Set exercise: Present the lines below as a numbered list, omitting any blank lines.

Records from a data collection

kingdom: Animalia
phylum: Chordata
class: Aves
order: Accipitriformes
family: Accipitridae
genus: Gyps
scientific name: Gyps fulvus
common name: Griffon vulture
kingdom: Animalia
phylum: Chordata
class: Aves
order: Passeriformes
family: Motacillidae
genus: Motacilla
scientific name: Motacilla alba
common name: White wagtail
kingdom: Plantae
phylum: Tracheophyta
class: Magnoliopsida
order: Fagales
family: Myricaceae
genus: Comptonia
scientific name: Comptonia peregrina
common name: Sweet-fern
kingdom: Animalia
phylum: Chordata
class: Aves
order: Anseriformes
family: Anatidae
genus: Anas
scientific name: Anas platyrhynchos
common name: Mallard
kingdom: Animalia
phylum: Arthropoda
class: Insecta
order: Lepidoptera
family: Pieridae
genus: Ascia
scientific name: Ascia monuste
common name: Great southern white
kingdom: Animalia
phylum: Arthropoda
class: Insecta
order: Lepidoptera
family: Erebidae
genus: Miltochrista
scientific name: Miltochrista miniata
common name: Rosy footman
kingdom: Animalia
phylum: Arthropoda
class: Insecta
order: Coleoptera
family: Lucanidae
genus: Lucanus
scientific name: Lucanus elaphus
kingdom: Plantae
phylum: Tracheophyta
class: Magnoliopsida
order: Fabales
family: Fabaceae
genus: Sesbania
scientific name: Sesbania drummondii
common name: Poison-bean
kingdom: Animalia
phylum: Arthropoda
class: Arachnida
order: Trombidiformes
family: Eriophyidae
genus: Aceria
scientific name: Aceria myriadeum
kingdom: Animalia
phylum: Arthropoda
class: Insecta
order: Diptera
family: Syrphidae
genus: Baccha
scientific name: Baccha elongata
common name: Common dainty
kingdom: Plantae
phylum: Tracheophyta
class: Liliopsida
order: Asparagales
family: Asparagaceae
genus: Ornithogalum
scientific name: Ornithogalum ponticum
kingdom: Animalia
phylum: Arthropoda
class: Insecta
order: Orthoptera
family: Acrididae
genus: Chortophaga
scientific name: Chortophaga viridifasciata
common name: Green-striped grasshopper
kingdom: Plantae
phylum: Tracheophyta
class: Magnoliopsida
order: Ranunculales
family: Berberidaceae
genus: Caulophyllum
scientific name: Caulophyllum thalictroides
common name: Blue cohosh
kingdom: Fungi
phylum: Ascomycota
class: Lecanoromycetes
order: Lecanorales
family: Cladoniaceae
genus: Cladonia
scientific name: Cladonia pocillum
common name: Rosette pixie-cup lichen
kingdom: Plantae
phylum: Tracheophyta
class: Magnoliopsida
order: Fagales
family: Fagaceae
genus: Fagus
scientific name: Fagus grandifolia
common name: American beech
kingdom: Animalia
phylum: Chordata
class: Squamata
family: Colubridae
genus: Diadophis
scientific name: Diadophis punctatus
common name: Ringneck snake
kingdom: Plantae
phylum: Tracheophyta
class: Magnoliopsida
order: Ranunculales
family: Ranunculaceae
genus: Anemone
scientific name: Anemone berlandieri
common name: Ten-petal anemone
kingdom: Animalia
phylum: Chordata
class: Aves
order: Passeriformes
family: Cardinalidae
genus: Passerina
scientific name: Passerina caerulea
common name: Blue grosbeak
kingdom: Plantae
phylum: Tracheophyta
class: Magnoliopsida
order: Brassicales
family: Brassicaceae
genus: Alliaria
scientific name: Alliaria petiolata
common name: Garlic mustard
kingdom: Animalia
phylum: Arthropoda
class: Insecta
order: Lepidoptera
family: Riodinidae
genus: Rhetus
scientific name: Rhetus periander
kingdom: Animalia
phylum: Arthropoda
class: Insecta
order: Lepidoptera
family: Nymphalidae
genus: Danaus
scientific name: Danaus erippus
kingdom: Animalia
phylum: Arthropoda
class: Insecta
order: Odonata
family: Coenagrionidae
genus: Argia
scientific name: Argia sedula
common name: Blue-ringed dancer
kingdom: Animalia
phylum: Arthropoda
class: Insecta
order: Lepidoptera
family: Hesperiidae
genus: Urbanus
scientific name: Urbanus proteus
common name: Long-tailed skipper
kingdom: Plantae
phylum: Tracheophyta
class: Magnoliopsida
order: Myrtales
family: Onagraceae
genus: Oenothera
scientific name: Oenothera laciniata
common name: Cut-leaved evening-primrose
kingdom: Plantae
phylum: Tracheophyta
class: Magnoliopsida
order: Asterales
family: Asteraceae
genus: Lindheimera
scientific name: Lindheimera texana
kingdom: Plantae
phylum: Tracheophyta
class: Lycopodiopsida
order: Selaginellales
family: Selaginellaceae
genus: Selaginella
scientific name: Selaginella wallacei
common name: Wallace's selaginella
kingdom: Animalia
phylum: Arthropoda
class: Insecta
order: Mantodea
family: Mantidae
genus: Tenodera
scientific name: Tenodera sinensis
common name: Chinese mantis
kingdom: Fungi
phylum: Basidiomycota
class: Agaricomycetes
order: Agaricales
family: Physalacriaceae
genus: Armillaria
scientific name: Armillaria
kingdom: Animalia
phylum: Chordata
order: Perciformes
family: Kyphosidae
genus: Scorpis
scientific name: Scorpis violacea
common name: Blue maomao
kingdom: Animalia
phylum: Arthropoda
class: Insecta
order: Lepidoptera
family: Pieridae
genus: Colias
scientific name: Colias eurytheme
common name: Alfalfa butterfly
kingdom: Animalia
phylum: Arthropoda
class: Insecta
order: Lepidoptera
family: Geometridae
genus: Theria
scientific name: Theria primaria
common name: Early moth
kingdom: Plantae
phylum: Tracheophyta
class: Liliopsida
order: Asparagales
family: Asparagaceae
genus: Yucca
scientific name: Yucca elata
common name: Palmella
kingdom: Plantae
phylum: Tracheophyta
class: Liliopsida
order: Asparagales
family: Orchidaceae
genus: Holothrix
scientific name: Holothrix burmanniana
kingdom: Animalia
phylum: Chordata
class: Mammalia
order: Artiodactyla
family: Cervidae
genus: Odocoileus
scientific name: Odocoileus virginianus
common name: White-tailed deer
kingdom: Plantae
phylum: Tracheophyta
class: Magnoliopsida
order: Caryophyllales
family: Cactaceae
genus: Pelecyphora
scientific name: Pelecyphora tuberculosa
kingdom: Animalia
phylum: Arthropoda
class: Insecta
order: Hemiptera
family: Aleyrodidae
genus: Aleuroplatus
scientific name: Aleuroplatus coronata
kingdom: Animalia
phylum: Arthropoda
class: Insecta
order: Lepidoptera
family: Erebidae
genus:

Written solution:
1. kingdom: Animalia
2. phylum: Chordata
3. class: Aves
4. order: Accipitriformes
5. family: Accipitridae
6. genus: Gyps
7. scientific name: Gyps fulvus
8. common name: Griffon vulture
9. kingdom: Animalia
10. phylum: Chordata
11. class: Aves
12. order: Passeriformes
13. family: Motacillidae
14. genus: Motacilla
15. scientific name: Motacilla alba
16. common name: White wagtail
17. kingdom: Plantae
18. phylum: Tracheophyta
19. class: Magnoliopsida
20. order: Fagales
21. family: Myricaceae
22. genus: Comptonia
23. scientific name: Comptonia peregrina
24. common name: Sweet-fern
25. kingdom: Animalia
26. phylum: Chordata
27. class: Aves
28. order: Anseriformes
29. family: Anatidae
30. genus: Anas
31. scientific name: Anas platyrhynchos
32. common name: Mallard
33. kingdom: Animalia
34. phylum: Arthropoda
35. class: Insecta
36. order: Lepidoptera
37. family: Pieridae
38. genus: Ascia
39. scientific name: Ascia monuste
40. common name: Great southern white
41. kingdom: Animalia
42. phylum: Arthropoda
43. class: Insecta
44. order: Lepidoptera
45. family: Erebidae
46. genus: Miltochrista
47. scientific name: Miltochrista miniata
48. common name: Rosy footman
49. kingdom: Animalia
50. phylum: Arthropoda
51. class: Insecta
52. order: Coleoptera
53. family: Lucanidae
54. genus: Lucanus
55. scientific name: Lucanus elaphus
56. kingdom: Plantae
57. phylum: Tracheophyta
58. class: Magnoliopsida
59. order: Fabales
60. family: Fabaceae
61. genus: Sesbania
62. scientific name: Sesbania drummondii
63. common name: Poison-bean
64. kingdom: Animalia
65. phylum: Arthropoda
66. class: Arachnida
67. order: Trombidiformes
68. family: Eriophyidae
69. genus: Aceria
70. scientific name: Aceria myriadeum
71. kingdom: Animalia
72. phylum: Arthropoda
73. class: Insecta
74. order: Diptera
75. family: Syrphidae
76. genus: Baccha
77. scientific name: Baccha elongata
78. common name: Common dainty
79. kingdom: Plantae
80. phylum: Tracheophyta
81. class: Liliopsida
82. order: Asparagales
83. family: Asparagaceae
84. genus: Ornithogalum
85. scientific name: Ornithogalum ponticum
86. kingdom: Animalia
87. phylum: Arthropoda
88. class: Insecta
89. order: Orthoptera
90. family: Acrididae
91. genus: Chortophaga
92. scientific name: Chortophaga viridifasciata
93. common name: Green-striped grasshopper
94. kingdom: Plantae
95. phylum: Tracheophyta
96. class: Magnoliopsida
97. order: Ranunculales
98. family: Berberidaceae
99. genus: Caulophyllum
100. scientific name: Caulophyllum thalictroides
101. common name: Blue cohosh
102. kingdom: Fungi
103. phylum: Ascomycota
104. class: Lecanoromycetes
105. order: Lecanorales
106. family: Cladoniaceae
107. genus: Cladonia
108. scientific name: Cladonia pocillum
109. common name: Rosette pixie-cup lichen
110. kingdom: Plantae
111. phylum: Tracheophyta
112. class: Magnoliopsida
113. order: Fagales
114. family: Fagaceae
115. genus: Fagus
116. scientific name: Fagus grandifolia
117. common name: American beech
118. kingdom: Animalia
119. phylum: Chordata
120. class: Squamata
121. family: Colubridae
122. genus: Diadophis
123. scientific name: Diadophis punctatus
124. common name: Ringneck snake
125. kingdom: Plantae
126. phylum: Tracheophyta
127. class: Magnoliopsida
128. order: Ranunculales
129. family: Ranunculaceae
130. genus: Anemone
131. scientific name: Anemone berlandieri
132. common name: Ten-petal anemone
133. kingdom: Animalia
134. phylum: Chordata
135. class: Aves
136. order: Passeriformes
137. family: Cardinalidae
138. genus: Passerina
139. scientific name: Passerina caerulea
140. common name: Blue grosbeak
141. kingdom: Plantae
142. phylum: Tracheophyta
143. class: Magnoliopsida
144. order: Brassicales
145. family: Brassicaceae
146. genus: Alliaria
147. scientific name: Alliaria petiolata
148. common name: Garlic mustard
149. kingdom: Animalia
150. phylum: Arthropoda
151. class: Insecta
152. order: Lepidoptera
153. family: Riodinidae
154. genus: Rhetus
155. scientific name: Rhetus periander
156. kingdom: Animalia
157. phylum: Arthropoda
158. class: Insecta
159. order: Lepidoptera
160. family: Nymphalidae
161. genus: Danaus
162. scientific name: Danaus erippus
163. kingdom: Animalia
164. phylum: Arthropoda
165. class: Insecta
166. order: Odonata
167. family: Coenagrionidae
168. genus: Argia
169. scientific name: Argia sedula
170. common name: Blue-ringed dancer
171. kingdom: Animalia
172. phylum: Arthropoda
173. class: Insecta
174. order: Lepidoptera
175. family: Hesperiidae
176. genus: Urbanus
177. scientific name: Urbanus proteus
178. common name: Long-tailed skipper
179. kingdom: Plantae
180. phylum: Tracheophyta
181. class: Magnoliopsida
182. order: Myrtales
183. family: Onagraceae
184. genus: Oenothera
185. scientific name: Oenothera laciniata
186. common name: Cut-leaved evening-primrose
187. kingdom: Plantae
188. phylum: Tracheophyta
189. class: Magnoliopsida
190. order: Asterales
191. family: Asteraceae
192. genus: Lindheimera
193. scientific name: Lindheimera texana
194. kingdom: Plantae
195. phylum: Tracheophyta
196. class: Lycopodiopsida
197. order: Selaginellales
198. family: Selaginellaceae
199. genus: Selaginella
200. scientific name: Selaginella wallacei
201. common name: Wallace's selaginella
202. kingdom: Animalia
203. phylum: Arthropoda
204. class: Insecta
205. order: Mantodea
206. family: Mantidae
207. genus: Tenodera
208. scientific name: Tenodera sinensis
209. common name: Chinese mantis
210. kingdom: Fungi
211. phylum: Basidiomycota
212. class: Agaricomycetes
213. order: Agaricales
214. family: Physalacriaceae
215. genus: Armillaria
216. scientific name: Armillaria
217. kingdom: Animalia
218. phylum: Chordata
219. order: Perciformes
220. family: Kyphosidae
221. genus: Scorpis
222. scientific name: Scorpis violacea
223. common name: Blue maomao
224. kingdom: Animalia
225. phylum: Arthropoda
226. class: Insecta
227. order: Lepidoptera
228. family: Pieridae
229. genus: Colias
230. scientific name: Colias eurytheme
231. common name: Alfalfa butterfly
232. kingdom: Animalia
233. phylum: Arthropoda
234. class: Insecta
235. order: Lepidoptera
236. family: Geometridae
237. genus: Theria
238. scientific name: Theria primaria
239. common name: Early moth
240. kingdom: Plantae
241. phylum: Tracheophyta
242. class: Liliopsida
243. order: Asparagales
244. family: Asparagaceae
245. genus: Yucca
246. scientific name: Yucca elata
247. common name: Palmella
248. kingdom: Plantae
249. phylum: Tracheophyta
250. class: Liliopsida
251. order: Asparagales
252. family: Orchidaceae
253. genus: Holothrix
254. scientific name: Holothrix burmanniana
255. kingdom: Animalia
256. phylum: Chordata
257. class: Mammalia
258. order: Artiodactyla
259. family: Cervidae
260. genus: Odocoileus
261. scientific name: Odocoileus virginianus
262. common name: White-tailed deer
263. kingdom: Plantae
264. phylum: Tracheophyta
265. class: Magnoliopsida
266. order: Caryophyllales
267. family: Cactaceae
268. genus: Pelecyphora
269. scientific name: Pelecyphora tuberculosa
270. kingdom: Animalia
271. phylum: Arthropoda
272. class: Insecta
273. order: Hemiptera
274. family: Aleyrodidae
275. genus: Aleuroplatus
276. scientific name: Aleuroplatus coronata
277. kingdom: Animalia
278. phylum: Arthropoda
279. class: Insecta
280. order: Lepidoptera
281. family: Erebidae
282. genus:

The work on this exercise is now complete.